(Input material begins)

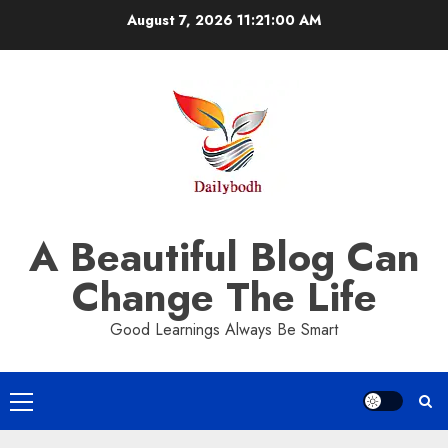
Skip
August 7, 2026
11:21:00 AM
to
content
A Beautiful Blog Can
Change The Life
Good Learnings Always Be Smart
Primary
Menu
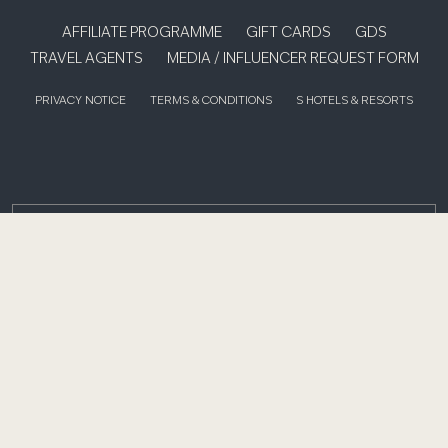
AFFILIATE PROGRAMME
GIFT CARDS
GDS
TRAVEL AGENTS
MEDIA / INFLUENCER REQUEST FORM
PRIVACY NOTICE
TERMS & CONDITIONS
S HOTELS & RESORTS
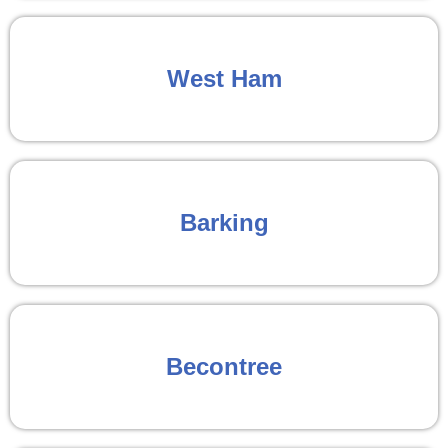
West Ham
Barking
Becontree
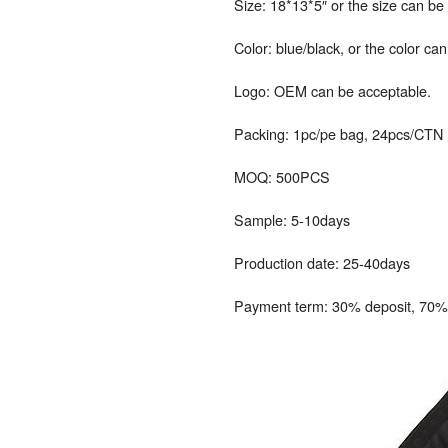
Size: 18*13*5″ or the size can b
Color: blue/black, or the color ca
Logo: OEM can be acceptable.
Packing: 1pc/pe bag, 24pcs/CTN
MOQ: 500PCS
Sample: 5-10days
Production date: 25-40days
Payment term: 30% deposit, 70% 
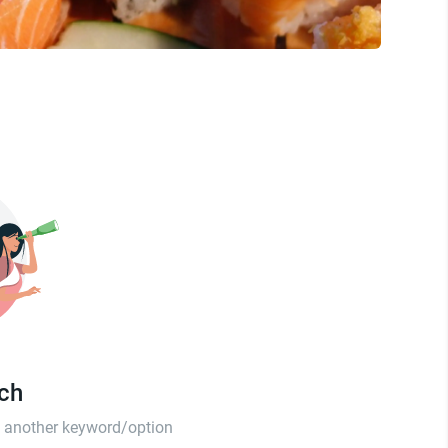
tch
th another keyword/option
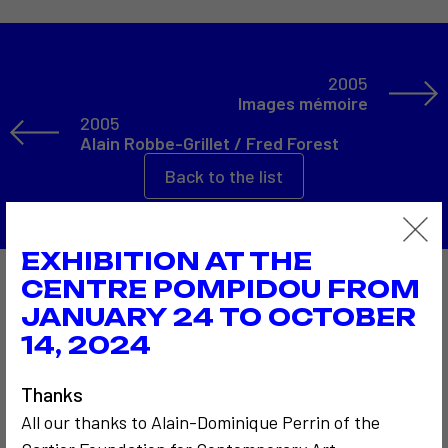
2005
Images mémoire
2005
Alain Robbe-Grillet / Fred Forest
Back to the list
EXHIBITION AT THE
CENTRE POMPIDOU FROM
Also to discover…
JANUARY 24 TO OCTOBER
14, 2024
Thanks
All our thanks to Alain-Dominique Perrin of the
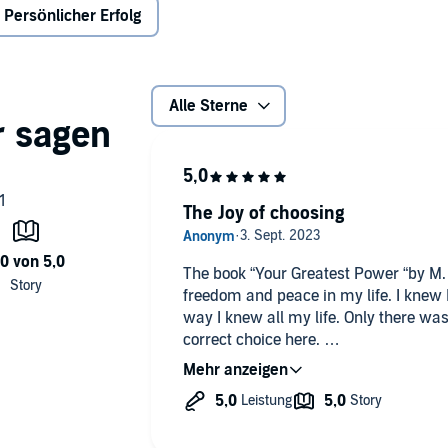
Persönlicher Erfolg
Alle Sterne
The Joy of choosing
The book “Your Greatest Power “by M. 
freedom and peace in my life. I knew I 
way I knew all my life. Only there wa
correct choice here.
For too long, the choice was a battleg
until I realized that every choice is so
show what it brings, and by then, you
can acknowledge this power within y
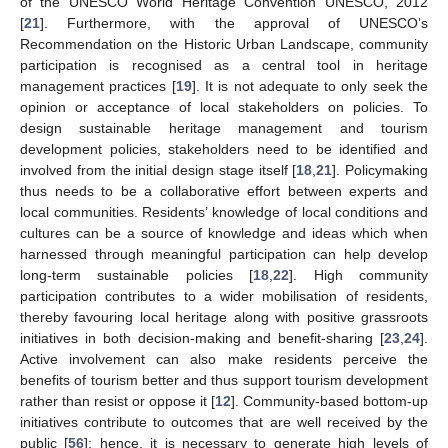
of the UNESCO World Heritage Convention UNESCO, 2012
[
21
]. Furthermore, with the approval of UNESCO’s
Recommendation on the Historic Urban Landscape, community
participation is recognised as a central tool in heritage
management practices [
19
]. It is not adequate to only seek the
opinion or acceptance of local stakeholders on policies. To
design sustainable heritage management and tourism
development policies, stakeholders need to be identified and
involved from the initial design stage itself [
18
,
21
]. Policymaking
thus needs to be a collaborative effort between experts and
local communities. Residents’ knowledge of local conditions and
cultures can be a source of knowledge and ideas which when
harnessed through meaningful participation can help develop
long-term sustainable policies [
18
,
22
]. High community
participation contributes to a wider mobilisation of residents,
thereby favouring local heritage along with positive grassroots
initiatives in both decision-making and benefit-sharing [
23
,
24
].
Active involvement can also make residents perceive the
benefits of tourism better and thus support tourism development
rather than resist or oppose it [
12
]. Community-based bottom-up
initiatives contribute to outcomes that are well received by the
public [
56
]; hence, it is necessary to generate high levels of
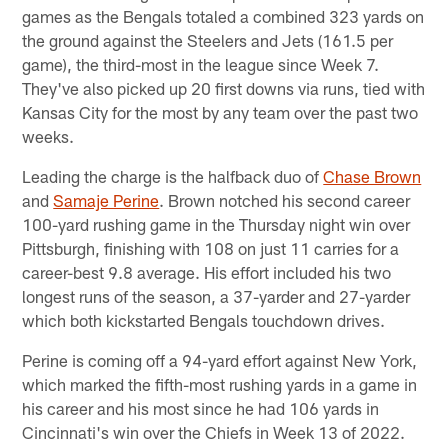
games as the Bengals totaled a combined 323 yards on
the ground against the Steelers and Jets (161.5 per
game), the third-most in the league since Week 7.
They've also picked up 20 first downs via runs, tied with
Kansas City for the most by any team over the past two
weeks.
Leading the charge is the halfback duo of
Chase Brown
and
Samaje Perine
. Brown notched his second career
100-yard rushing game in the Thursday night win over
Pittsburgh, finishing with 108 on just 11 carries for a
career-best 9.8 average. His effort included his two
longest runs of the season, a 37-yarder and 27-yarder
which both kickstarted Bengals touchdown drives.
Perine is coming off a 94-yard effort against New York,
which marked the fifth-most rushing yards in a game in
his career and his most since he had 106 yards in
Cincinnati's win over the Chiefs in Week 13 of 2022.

(Input material ends)

| Exercise instructions |
Drop the images and quote the entries word for word.

| Problem solution |
Skip
August 7, 2026
11:21:00 AM
to
content
A Beautiful Blog Can
Change The Life
Good Learnings Always Be Smart
Primary
Menu
AFFILIATE PROGRAMME
GIFT CARDS
GDS
TRAVEL AGENTS
MEDIA / INFLUENCER REQUEST FORM
PRIVACY NOTICE
TERMS & CONDITIONS
S HOTELS & RESORTS
West Ham
Barking
Becontree
Size: 18*13*5″ or the size can b
Color: blue/black, or the color ca
Logo: OEM can be acceptable.
Packing: 1pc/pe bag, 24pcs/CTN
MOQ: 500PCS
Sample: 5-10days
Production date: 25-40days
Payment term: 30% deposit, 70% 
tch
th another keyword/option
2005
Images mémoire
2005
Alain Robbe-Grillet / Fred Forest
Back to the list
EXHIBITION AT THE
CENTRE POMPIDOU FROM
Also to discover…
JANUARY 24 TO OCTOBER
14, 2024
Thanks
All our thanks to Alain-Dominique Perrin of the
Persönlicher Erfolg
Alle Sterne
The Joy of choosing
The book “Your Greatest Power “by M. 
freedom and peace in my life. I knew I 
way I knew all my life. Only there wa
correct choice here.
For too long, the choice was a battleg
until I realized that every choice is so
show what it brings, and by then, you
can acknowledge this power within y
of the UNESCO World Heritage Convention UNESCO, 2012
[
21
]. Furthermore, with the approval of UNESCO’s
Recommendation on the Historic Urban Landscape, community
participation is recognised as a central tool in heritage
management practices [
19
]. It is not adequate to only seek the
opinion or acceptance of local stakeholders on policies. To
design sustainable heritage management and tourism
development policies, stakeholders need to be identified and
involved from the initial design stage itself [
18
,
21
]. Policymaking
thus needs to be a collaborative effort between experts and
local communities. Residents’ knowledge of local conditions and
cultures can be a source of knowledge and ideas which when
harnessed through meaningful participation can help develop
long-term sustainable policies [
18
,
22
]. High community
participation contributes to a wider mobilisation of residents,
thereby favouring local heritage along with positive grassroots
initiatives in both decision-making and benefit-sharing [
23
,
24
].
Active involvement can also make residents perceive the
benefits of tourism better and thus support tourism development
rather than resist or oppose it [
12
]. Community-based bottom-up
initiatives contribute to outcomes that are well received by the
public [
56
]; hence, it is necessary to generate high levels of
games as the Bengals totaled a combined 323 yards on
the ground against the Steelers and Jets (161.5 per
game), the third-most in the league since Week 7.
They've also picked up 20 first downs via runs, tied with
Kansas City for the most by any team over the past two
weeks.
Leading the charge is the halfback duo of
Chase Brown
and
Samaje Perine
. Brown notched his second career
100-yard rushing game in the Thursday night win over
Pittsburgh, finishing with 108 on just 11 carries for a
career-best 9.8 average. His effort included his two
longest runs of the season, a 37-yarder and 27-yarder
which both kickstarted Bengals touchdown drives.
Perine is coming off a 94-yard effort against New York,
which marked the fifth-most rushing yards in a game in
his career and his most since he had 106 yards in
Cincinnati's win over the Chiefs in Week 13 of 2022.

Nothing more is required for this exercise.